The game's "Wild Hunt" subtitle isn't a reference to racy content but to an icy army that white-haired hero Geralt battles throughout the lengthy single-player experience, which is set for release May 19. Inspired by "Game of Thrones" and other TV shows, Iwinski said the developers at CD Projekt RED created several animated recaps that will launch each time players load up the monstrous title.

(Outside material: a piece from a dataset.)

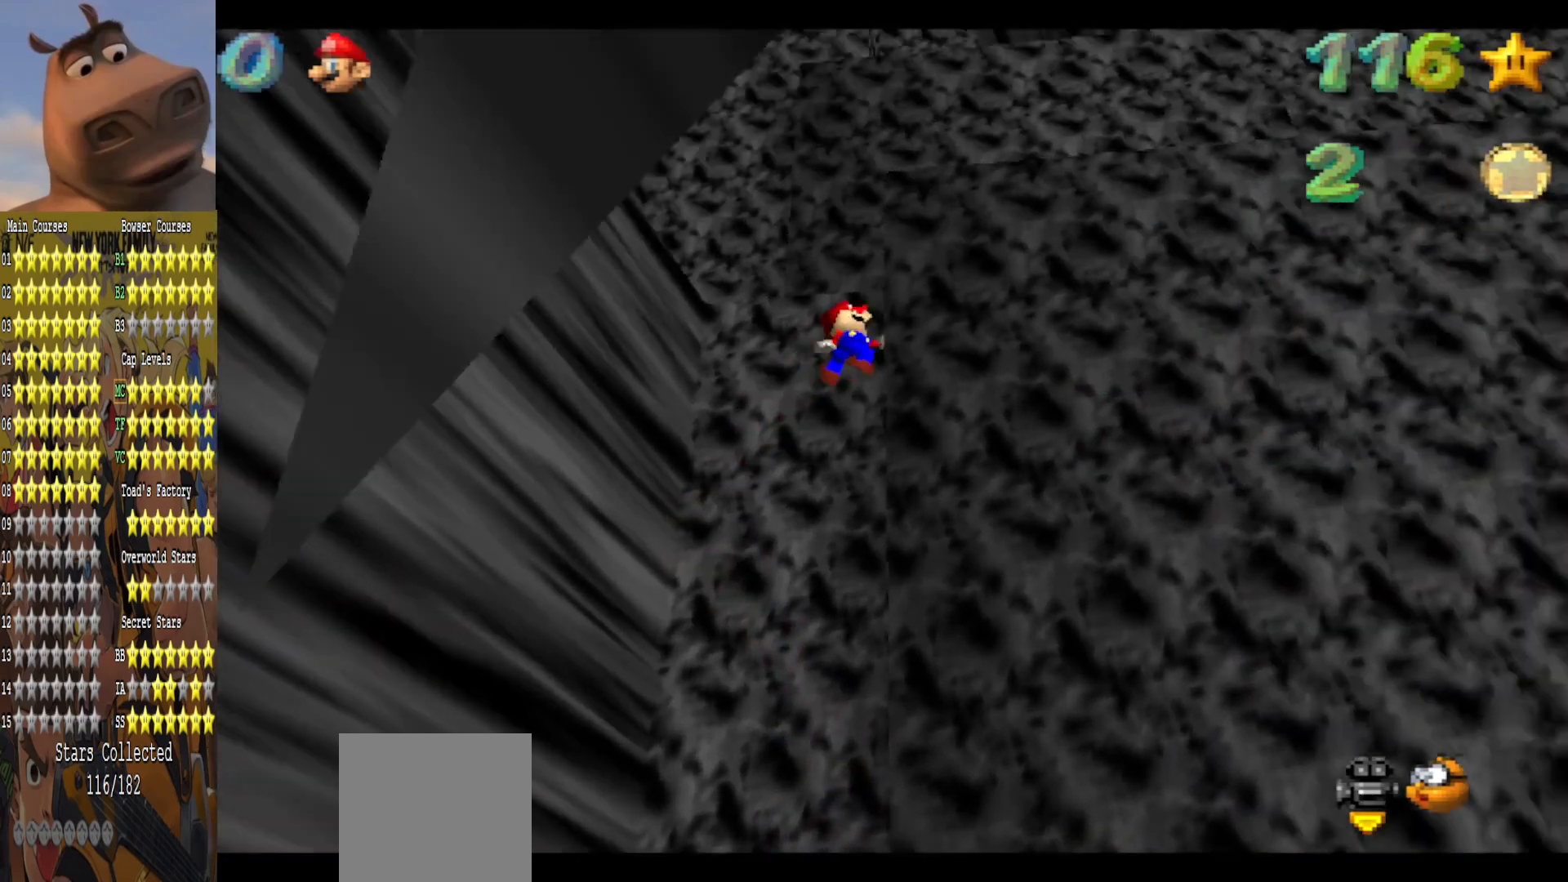
{"buttons": [], "left_stick": "up-right", "right_stick": "center", "events": [[100, "left_stick", "up"], [117, "A", "down"], [367, "left_stick", "up-right"], [500, "A", "up"]]}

"I think gamers have a lot of distractions these days, so we wanted to make it easier for them to understand where they left the story," said Iwinski. "We didn't want them to just say, 'What the (expletive) was going on?' then turn it off."
That's not likely.
The original "Witcher" and "Witcher 2: Assassins of Kings" sold more than 7 million copies. With a virtual world billed as 35 times larger than its predecessor, one that will take 100 hours to completely conquer, expectations are high for "Witcher 3." Game Informer magazine said last week a recent reader poll found "Witcher 3" and "Batman: Arkham Knight" were the year's most anticipated titles.
"It's an extremely important moment," said Iwinski. "I hope the gamers like it. We're still quite stressed until the reviews come out and users start playing the game, and they say on social media around the world whether they like it or not. At the same time, there's a feeling of accomplishment. It's my baby. I have six babies now, if you combine my real babies with my game babies."